● Work to complete
Can you convert the lines of all the rows below into one JSON list of strings, one string per line, leaving out blank lines and the pictures?

● Material shown

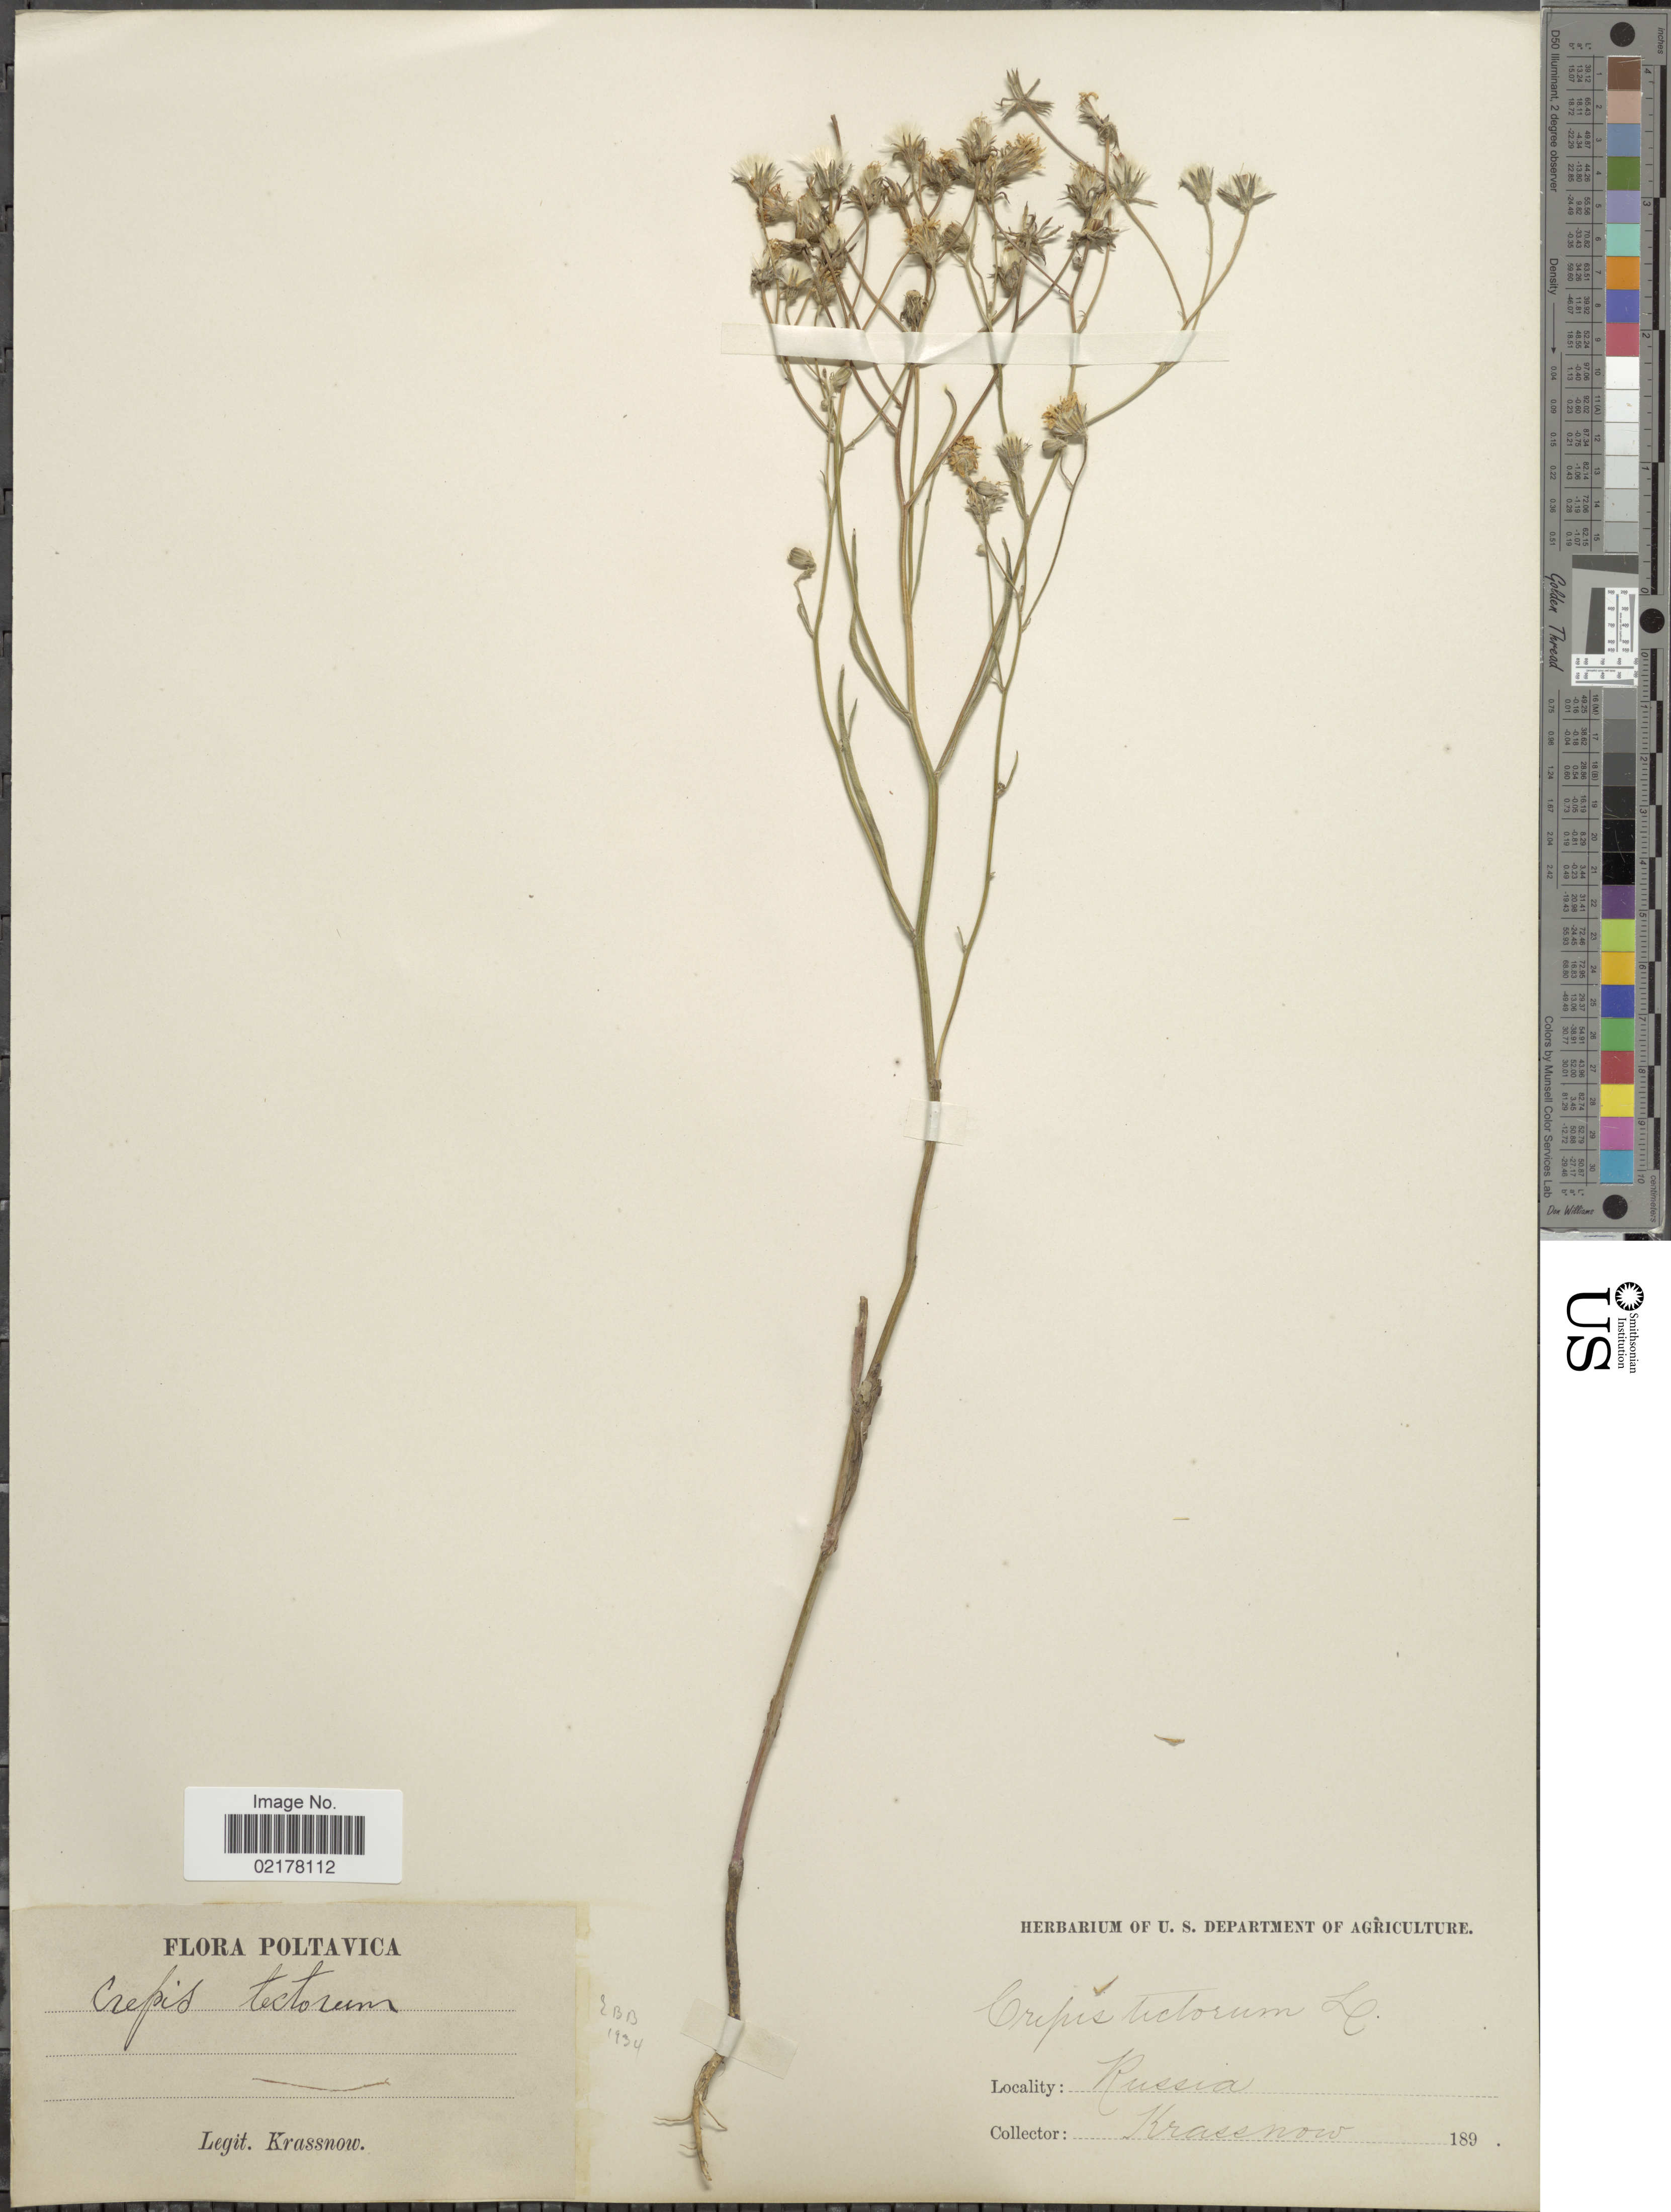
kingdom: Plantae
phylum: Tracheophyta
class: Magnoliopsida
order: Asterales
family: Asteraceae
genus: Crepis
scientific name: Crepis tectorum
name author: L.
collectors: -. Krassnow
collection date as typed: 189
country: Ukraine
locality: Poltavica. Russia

● Completed exercise
[
  "kingdom: Plantae",
  "phylum: Tracheophyta",
  "class: Magnoliopsida",
  "order: Asterales",
  "family: Asteraceae",
  "genus: Crepis",
  "scientific name: Crepis tectorum",
  "name author: L.",
  "collectors: -. Krassnow",
  "collection date as typed: 189",
  "country: Ukraine",
  "locality: Poltavica. Russia"
]